Mulheres falam contra Trump: "Senti-me um pedaço de carne"
2017 foi ano em que muitas vítimas de abusos sexuais perderam totalmente a vergonha de falar e a maioria dos abusadores não se atreveram a desmentir. Ao ponto de a revista americana Time ter eleito como figura do ano as mulheres que quebraram o silêncio para denunciar essas situações, sobretudo através da Me Too. Uma campanha que começou há dez anos mas que atingiu uma força brutal na era dos hashtags como #MeToo. Ontem, três das mulheres que acusam Donald Trump de abusos de carácter sexual deram uma entrevista à jornalista Megyn Kelly na NBC. E em seguida uma conferência de imprensa transmitida através da página de Facebook da produtora Brave New Films, na qual marcaram presença alguns dos media internacionais com mais peso, como, por exemplo CNN, Reuters ou The Washington Post. Rachel Cooks, Samantha Holvey e Jessica Leeds voltaram a contar o tipo de situação desagradável em que o agora presidente as colocou e pediram que seja investigado pelo Congresso.
"A América está a ter o seu momento Me Too, com homens a serem desmascarados e castigados por décadas de má conduta sexual. Mas esse ajuste de contas estende-se à Sala Oval?", perguntou-se a jornalista que confrontou Trump durante um debate entre candidatos republicanos e que depois trocou a Fox News pela NBC. "Porque é que o presidente é imune a isto? Este abusador é agora presidente dos EUA", disse Rachel Cooks, uma antiga rececionista da Trump Tower, que diz ter sido agarrada à força pelo agora chefe do Estado e beijada na cara e na boca. Foi em 2005 e na altura ela tinha 22 anos. "Peço que o Congresso investigue esta má conduta de Trump", afirmou, na conferência de imprensa promovida pela produtora que no mês passado estreou o documentário 16 Women and Donald Trump (16 Mulheres de Donald Trump).

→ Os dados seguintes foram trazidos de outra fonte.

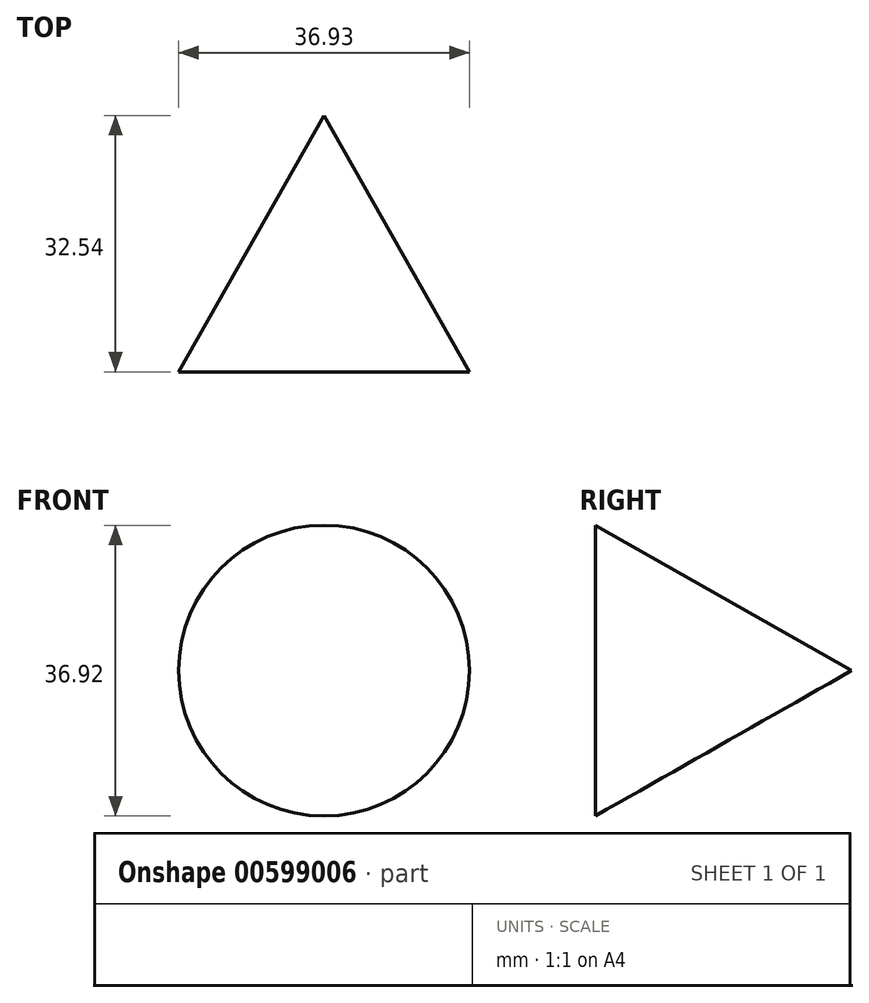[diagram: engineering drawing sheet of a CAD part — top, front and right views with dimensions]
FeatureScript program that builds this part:
annotation { "Feature Type Name" : "Feature", "Feature Type Description" : "" }
export const myFeature = defineFeature(function(context is Context, id is Id, definition is map)
    precondition{}
    {
        {
            var Q0;
            Q0=qCreatedBy(makeId("Top.planeOp"),FACE);
            var sketch = newSketch(context, id + "F0", { "sketchPlane" : qUnion([Q0])});
            skLineSegment(sketch, "E0", {"start": v(-17.43, 52.1) * mm, "end": v(-35.9, 19.55) * mm});
            skLineSegment(sketch, "E1", {"start": v(-35.9, 19.55) * mm, "end": v(-17.43, 19.55) * mm});
            skLineSegment(sketch, "E2", {"start": v(-17.43, 19.55) * mm, "end": v(-17.43, 52.1) * mm});
            skSolve(sketch);
        }
        {
            var Q0;
            Q0=makeQuery(id+"F0.imprint","IMPRINT",FACE,{"disambiguationData":[TD([[makeQuery(id+"F0.imprint","IMPRINT",EDGE,{"derivedFrom":sQuery(id+"F0.wireOp",EDGE,"E0")}),1.0]])]});
            var Q1;
            Q1=sQuery(id+"F0.wireOp",EDGE,"E2");
            revolve(context, id + "F1", {"entities" : qUnion([Q0]), "axis" : qUnion([Q1]), "revolveType" : RevolveType.FULL});
        }
    });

"Quando vi que ele ia candidatar-se a presidente tive de falar. E depois comecei a notar que as pessoas vinham ter comigo, na piscina, no supermercado, toda a gente tinha uma história para contar. Eu achava que a situação das mulheres estava a melhorar. E não. Depois veio o caso Harvey Weinstein [megaprodutor de Hollywood] e houve uma explosão. As acusações surgiram e os responsáveis foram responsabilizados pelos seus comportamentos desapropriados. Exceto no caso do presidente. Aliás, os seus assessores apressaram-se a chamar-nos mentirosas", nota Jessica Leeds, a mais velha das três, que tinha 30 e poucos anos quando conheceu Trump. Foi na década de 1980. Num avião. "Mudaram--me para a primeira classe e fiquei ao lado de Donald Trump. Ele devia estar aborrecido e queria alguma diversão. Agarrou-me. Pôs-me a mão pela saia acima. Foi a última vez que usei uma saia num voo", relatou na conferência de imprensa.
Antiga Miss Carolina do Norte, Samantha Holvey relatou o que aconteceu nos bastidores do Miss EUA em 2006. "Nós andávamos ali, sem nada vestido, só de robe, quando Donald Trump entrou. Ele ia como que inspecionar-nos. Senti--me um pedaço de carne. Senti-me suja. Tinha 20 anos. Não era com aquilo que eu tinha sonhado e nem aquilo por que tinha lutado", explicou na entrevista à NBC. Falando ao programa de rádio de Howard Stern, em 2005, Trump admitiu que ia aos bastidores e entrava quando queria: "Eu sou o dono do concurso e vou inspecionar... "estão todas OK?" Estás a ver, andam todas ali sem roupa. Vês aquelas mulheres todas incríveis... é com coisas mais ou menos dessas que eu me safo."
Na conferência de imprensa, questionada sobre se iria processar o agora presidente dos EUA, a ex-concorrente do Miss EUA disse: "Esta é uma questão cultural. Vou processá-lo por fazer o quê? Por ser tão asqueroso?" No mesmo sentido falaram Rachel e Jessica. "O tribunal da opinião pública é o melhor", disse a primeira, enquanto a segunda considerou que os tribunais não são o melhor lugar para lidar com estas situações. "É preciso mudar é a cultura." Na véspera de estas mulheres falarem, a embaixadora dos EUA na ONU, considerada uma aliada de Trump, disse que elas devem ser ouvidas. "As mulheres que acusam alguém devem ser ouvidas. Qualquer mulher que se sinta violada ou maltratada de alguma forma, tem todo o direito de falar", disse Nikki Haley, ao programa Face the Nation, da CBS.